In a move that’s both strategic and controversial, the Federal Board of Revenue (FBR) has assured Google that it will not be subject to the 5% digital tax introduced under Pakistan’s Digital Presence Proceeds Act 2025. This announcement was made during discussions with Kyle Gardner, who oversees government affairs for Google South Asia.
The clarification comes amid confusion surrounding the scope and intent of the Act, which was passed in June to tax foreign digital companies that earn revenues in Pakistan without maintaining a registered presence.
However, FBR was quick to distinguish Google from this category. Since the tech company operates a registered branch within Pakistan, it qualifies as a local tax resident. As a result, it falls outside the purview of the new digital tax.
This latest development casts doubt on how effectively the new law will target companies that truly evade taxes while operating digitally within Pakistan’s borders.

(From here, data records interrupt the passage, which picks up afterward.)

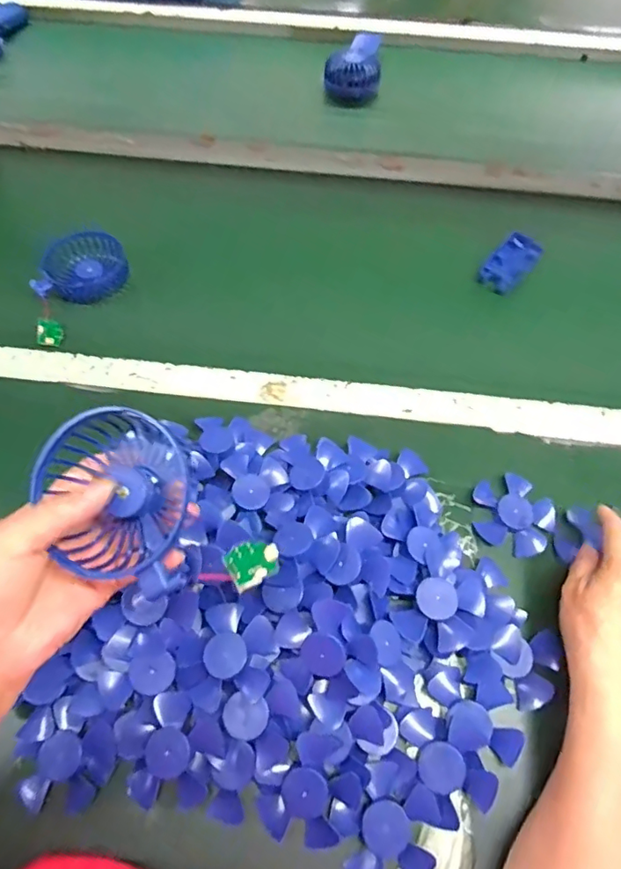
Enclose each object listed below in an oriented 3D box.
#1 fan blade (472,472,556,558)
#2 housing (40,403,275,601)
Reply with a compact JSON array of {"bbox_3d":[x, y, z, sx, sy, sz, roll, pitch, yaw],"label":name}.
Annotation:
[{"bbox_3d":[0.178,0.069,0.468,0.071,0.010,0.064,36,67,18],"label":"fan blade"},{"bbox_3d":[-0.092,0.047,0.296,0.130,0.052,0.083,40,69,19],"label":"housing"}]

Analysts argue that this move could weaken the enforcement of the law, which was designed to generate new tax revenues from global tech platforms offering services such as cloud computing, software, and streaming.
Furthermore, in an effort to deepen Google’s investment in Pakistan, FBR has extended an offer for complete income tax exemption—provided the company moves its operations to a Special Technology Zone (STZ). Under the Second Schedule Clause 123EA, STZ-based businesses enjoy tax-free status through 2035.
Previously subject to a 15% income tax (up from the earlier 10%), Google could now see its liabilities drop significantly—possibly to zero—if it aligns with the government’s tech zone strategy.
FBR also clarified that double taxation will be avoided, with distinct rules applying to local and foreign-managed operations. This nuanced policy signals an attempt to balance foreign investment incentives with broader digital tax reforms.